MANKATO — At Andrew Swanson’s funeral Thursday, a eulogizing colleague posed a rhetorical question: “Why Andrew, why now?”
It’s a fair query, considering the Mankato physician never sipped life when he could gulp it, and in his 36 years on Earth he drank deeply and altruistically at every chance.
“He was much less interested in attaining personal possessions than in amassing experiences,” his brother Kyle said in tribute before the standing-room-only service at First Presbyterian Church.
Kyle Swanson said that when he asked his brother why he was always going off somewhere — white-water rafting, humanitarian medical trips to Africa, climbing another mountain — the answer seemed to come from some higher place.
“He told me it helped him to see things and think of things in a different way.”
Andrew Swanson and John Mislow of Newton, Mass., were killed June 11 in a climbing accident on Alaska’s Mount McKinley, North America’s highest peak.
In the tributes to Swanson, a common thread emerged: His energy and largesse toward others were at once humbling and inspirational.
“Andrew excelled at everything he set out to do,” said friend Luke Wood.
Dr. Oheneba Boachie-Adjei spoke of Swanson’s eight trips to Ghana, where he performed spinal surgery on children with severe deformities.
“He’d go to the remotest spot in Africa and find the most crippled child and give him a new lease on life. He was in a class by himself,” Boachie-Adjei said.
In a written tribute, surgeon colleague R. Wynn Kearney Jr. said, “I have not known anyone in my life who made a difference in the lives of so many people in such a short time ... He was the real deal.”
Friend Kyle Duea said as much: “When he was in Africa, he still managed to call me on my birthday. He wanted to experience life firsthand, not sitting on some couch watching life pass by. I never knew anyone who did more with his time than Andrew.”
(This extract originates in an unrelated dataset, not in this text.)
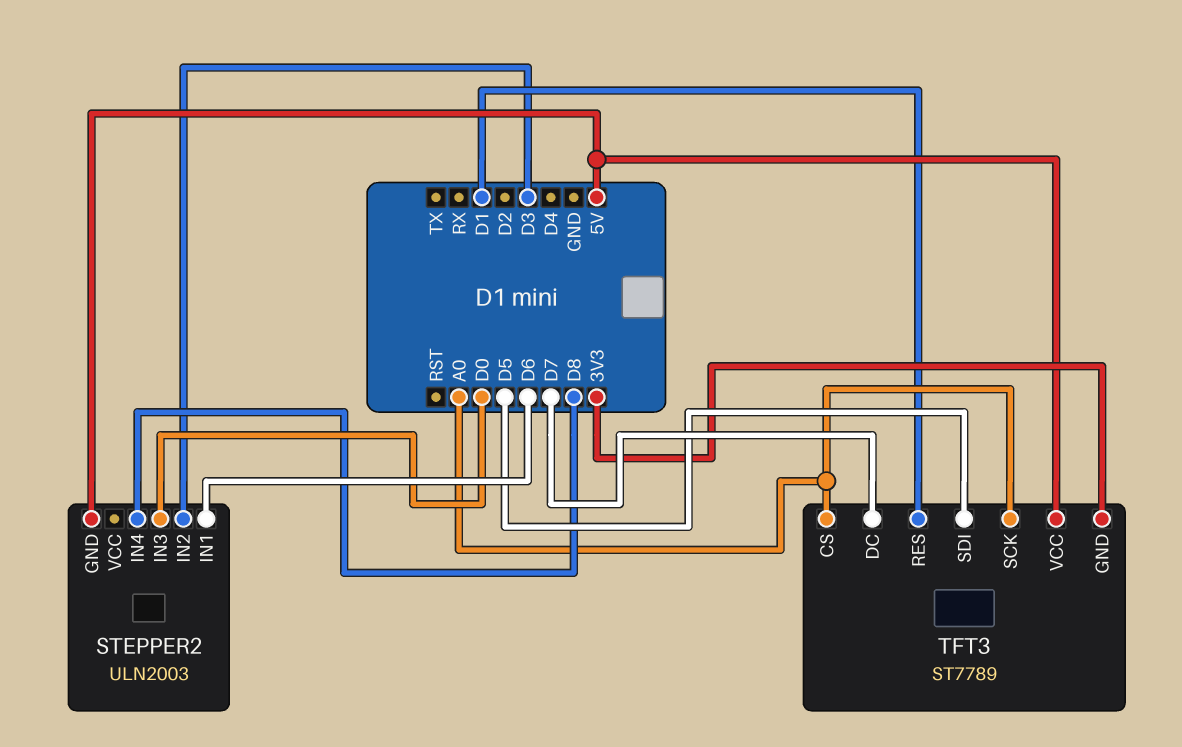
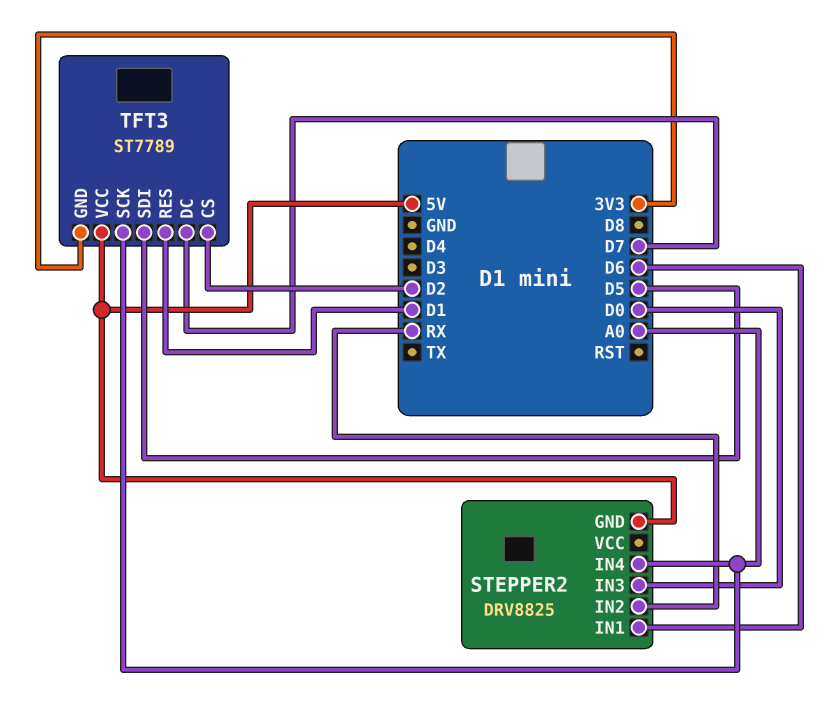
STEPPER2: ULN2003 -> DRV8825
STEPPER2 pin IN2: D3 -> RX
STEPPER2 pin IN4: D8 -> A0
TFT3 pin CS: A0 -> D2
Swanson, a 1991 graduate of Mankato West High School, practiced with his brother and father at the Orthopaedic and Fracture Clinic in Mankato.
In 2000, Swanson and Mislow shared the National Park Service’s Denali Pro award, which is given to Mount McKinley climbers who put others’ needs ahead of their own.
In recent days Swanson’s family received word that the award will be renamed after the two climbers.
Mount McKinley, or Denali, turned out to be Swanson’s ultimate nemesis. In an aborted attempt to reach its peak several years ago, Swanson wrote in his journal of his frustrations over the pair’s inability to conquer it.
“This mountain is far bigger than us, truly,” he wrote. “I have a hard time not considering myself a failure, but it’s time to head home.”
Friend Steve Scholer, in his tribute, said he’d always wondered what motivated Swanson to be so adventurous, to “live life to the fullest that so many of us strive for, but that so many of us find elusive.”
Scholer said he eventually realized that his friend’s gift came from his parents, Gene and Eydie.
“They gave him their unconditional love, and with that unconditional love, the world was his.”